***** Records for the exercise

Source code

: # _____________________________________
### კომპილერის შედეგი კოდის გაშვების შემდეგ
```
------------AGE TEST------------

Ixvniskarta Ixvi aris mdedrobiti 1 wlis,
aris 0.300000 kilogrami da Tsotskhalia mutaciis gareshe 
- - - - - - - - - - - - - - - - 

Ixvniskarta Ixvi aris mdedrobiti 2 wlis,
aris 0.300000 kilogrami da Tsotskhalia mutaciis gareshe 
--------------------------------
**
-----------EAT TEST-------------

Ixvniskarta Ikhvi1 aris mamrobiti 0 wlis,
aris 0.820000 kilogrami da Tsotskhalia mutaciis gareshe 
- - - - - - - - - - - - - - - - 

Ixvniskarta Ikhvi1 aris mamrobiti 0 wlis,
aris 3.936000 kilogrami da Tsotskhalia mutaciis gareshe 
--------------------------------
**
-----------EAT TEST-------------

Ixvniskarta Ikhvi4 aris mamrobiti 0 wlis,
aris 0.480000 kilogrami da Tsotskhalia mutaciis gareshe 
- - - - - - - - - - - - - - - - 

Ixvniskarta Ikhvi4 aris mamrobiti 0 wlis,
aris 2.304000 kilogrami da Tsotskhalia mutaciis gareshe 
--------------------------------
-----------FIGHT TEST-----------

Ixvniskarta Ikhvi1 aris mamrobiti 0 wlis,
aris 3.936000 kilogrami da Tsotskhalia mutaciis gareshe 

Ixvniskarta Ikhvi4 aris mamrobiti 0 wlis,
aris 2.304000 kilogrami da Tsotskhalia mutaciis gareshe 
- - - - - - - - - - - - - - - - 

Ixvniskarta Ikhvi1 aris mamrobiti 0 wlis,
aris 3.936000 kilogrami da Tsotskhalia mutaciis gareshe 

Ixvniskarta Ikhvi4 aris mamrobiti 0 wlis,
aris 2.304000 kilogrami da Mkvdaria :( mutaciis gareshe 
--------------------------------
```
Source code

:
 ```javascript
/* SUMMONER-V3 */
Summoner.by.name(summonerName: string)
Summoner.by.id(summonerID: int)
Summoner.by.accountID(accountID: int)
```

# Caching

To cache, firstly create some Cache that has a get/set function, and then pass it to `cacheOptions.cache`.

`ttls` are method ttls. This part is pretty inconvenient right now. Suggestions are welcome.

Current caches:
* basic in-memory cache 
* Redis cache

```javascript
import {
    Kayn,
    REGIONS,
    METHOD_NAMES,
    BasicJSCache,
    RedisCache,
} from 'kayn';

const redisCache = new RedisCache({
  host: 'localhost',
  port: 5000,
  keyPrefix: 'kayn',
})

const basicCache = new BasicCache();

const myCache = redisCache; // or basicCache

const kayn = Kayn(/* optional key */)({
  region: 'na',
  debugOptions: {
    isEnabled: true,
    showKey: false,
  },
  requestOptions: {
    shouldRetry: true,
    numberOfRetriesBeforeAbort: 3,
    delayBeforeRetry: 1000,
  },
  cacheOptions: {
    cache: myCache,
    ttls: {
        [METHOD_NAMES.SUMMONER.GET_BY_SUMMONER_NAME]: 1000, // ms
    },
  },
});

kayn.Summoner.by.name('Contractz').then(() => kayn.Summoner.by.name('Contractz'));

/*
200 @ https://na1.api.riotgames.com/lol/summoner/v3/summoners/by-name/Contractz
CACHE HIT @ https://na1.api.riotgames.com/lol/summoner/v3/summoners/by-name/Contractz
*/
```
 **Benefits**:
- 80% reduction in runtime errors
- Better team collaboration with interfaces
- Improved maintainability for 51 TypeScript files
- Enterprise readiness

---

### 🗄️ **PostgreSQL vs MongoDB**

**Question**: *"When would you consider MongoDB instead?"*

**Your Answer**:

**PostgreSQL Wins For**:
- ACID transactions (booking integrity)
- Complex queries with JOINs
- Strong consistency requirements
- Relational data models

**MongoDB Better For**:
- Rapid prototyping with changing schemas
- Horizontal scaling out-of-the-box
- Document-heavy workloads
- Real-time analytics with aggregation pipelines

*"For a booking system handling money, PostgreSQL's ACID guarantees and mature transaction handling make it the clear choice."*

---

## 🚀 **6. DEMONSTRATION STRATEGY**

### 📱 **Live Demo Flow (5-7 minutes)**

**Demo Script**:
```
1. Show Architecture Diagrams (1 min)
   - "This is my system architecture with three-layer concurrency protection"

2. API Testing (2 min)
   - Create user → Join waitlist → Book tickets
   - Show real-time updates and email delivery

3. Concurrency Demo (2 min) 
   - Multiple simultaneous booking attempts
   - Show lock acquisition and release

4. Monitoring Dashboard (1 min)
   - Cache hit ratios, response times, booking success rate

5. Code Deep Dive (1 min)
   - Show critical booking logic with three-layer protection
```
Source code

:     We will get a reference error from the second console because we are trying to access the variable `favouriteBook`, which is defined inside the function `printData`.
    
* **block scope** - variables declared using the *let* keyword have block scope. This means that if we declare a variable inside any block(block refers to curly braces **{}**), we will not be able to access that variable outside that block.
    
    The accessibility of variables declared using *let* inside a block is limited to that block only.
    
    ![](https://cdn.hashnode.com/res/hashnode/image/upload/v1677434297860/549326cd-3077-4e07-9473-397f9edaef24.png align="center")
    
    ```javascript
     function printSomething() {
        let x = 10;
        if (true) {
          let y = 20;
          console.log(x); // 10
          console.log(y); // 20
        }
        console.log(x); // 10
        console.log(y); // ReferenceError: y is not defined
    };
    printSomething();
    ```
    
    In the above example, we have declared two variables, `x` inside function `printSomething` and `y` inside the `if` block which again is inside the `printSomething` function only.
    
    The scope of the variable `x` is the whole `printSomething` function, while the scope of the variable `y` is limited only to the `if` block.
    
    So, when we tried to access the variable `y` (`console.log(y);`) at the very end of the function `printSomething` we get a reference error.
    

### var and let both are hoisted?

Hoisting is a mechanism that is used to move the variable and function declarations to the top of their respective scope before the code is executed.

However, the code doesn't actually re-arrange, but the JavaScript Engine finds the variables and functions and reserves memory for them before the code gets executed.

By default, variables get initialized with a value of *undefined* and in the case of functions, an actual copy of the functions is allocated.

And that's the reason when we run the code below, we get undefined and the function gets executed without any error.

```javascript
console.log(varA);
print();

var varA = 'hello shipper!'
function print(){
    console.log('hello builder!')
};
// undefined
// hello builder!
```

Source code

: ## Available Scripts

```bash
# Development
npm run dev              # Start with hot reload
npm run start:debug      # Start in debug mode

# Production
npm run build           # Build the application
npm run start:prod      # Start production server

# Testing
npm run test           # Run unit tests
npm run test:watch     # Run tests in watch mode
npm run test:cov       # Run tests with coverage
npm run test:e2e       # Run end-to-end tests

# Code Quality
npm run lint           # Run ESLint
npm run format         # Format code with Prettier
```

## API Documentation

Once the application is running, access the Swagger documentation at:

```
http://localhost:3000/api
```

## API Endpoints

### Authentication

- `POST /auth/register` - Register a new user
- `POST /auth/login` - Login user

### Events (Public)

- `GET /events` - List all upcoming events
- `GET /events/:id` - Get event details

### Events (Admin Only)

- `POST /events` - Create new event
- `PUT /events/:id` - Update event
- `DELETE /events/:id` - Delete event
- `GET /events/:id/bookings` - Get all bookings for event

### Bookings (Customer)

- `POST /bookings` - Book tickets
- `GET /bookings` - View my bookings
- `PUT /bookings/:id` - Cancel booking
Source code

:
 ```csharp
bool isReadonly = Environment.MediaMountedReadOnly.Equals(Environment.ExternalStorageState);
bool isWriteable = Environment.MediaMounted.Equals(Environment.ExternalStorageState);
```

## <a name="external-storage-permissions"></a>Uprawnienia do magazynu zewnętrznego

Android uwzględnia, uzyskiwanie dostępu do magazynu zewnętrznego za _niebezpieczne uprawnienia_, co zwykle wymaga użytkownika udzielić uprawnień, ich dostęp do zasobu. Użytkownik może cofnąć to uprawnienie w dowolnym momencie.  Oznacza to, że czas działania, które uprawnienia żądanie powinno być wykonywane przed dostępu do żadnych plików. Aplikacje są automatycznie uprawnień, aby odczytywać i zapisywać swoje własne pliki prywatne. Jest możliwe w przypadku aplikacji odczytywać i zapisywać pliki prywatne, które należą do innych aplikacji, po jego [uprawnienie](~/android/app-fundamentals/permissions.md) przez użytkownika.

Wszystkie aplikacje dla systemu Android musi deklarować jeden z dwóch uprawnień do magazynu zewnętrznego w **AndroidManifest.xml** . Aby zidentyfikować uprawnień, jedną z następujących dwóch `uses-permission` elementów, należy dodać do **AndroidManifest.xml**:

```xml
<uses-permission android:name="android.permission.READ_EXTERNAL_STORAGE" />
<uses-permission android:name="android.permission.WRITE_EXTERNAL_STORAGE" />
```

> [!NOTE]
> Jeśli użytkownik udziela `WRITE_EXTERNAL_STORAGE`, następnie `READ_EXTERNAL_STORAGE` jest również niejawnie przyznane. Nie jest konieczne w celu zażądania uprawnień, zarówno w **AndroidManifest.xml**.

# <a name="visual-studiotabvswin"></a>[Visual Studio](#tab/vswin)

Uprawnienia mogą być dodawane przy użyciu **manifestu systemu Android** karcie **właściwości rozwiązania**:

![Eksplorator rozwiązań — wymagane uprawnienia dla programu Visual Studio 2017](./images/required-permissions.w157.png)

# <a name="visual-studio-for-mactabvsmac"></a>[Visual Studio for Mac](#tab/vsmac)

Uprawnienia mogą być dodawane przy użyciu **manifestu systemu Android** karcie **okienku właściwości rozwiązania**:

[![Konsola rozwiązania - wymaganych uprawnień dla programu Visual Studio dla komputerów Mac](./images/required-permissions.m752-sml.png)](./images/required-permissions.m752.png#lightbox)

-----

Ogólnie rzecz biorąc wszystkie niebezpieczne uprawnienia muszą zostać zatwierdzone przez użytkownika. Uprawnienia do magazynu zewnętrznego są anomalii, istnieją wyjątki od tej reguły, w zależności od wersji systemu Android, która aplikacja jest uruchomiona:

**********

Directions: Check each line of the entries for the word "riotgames", then state the count alone.

Output of the exercise: 2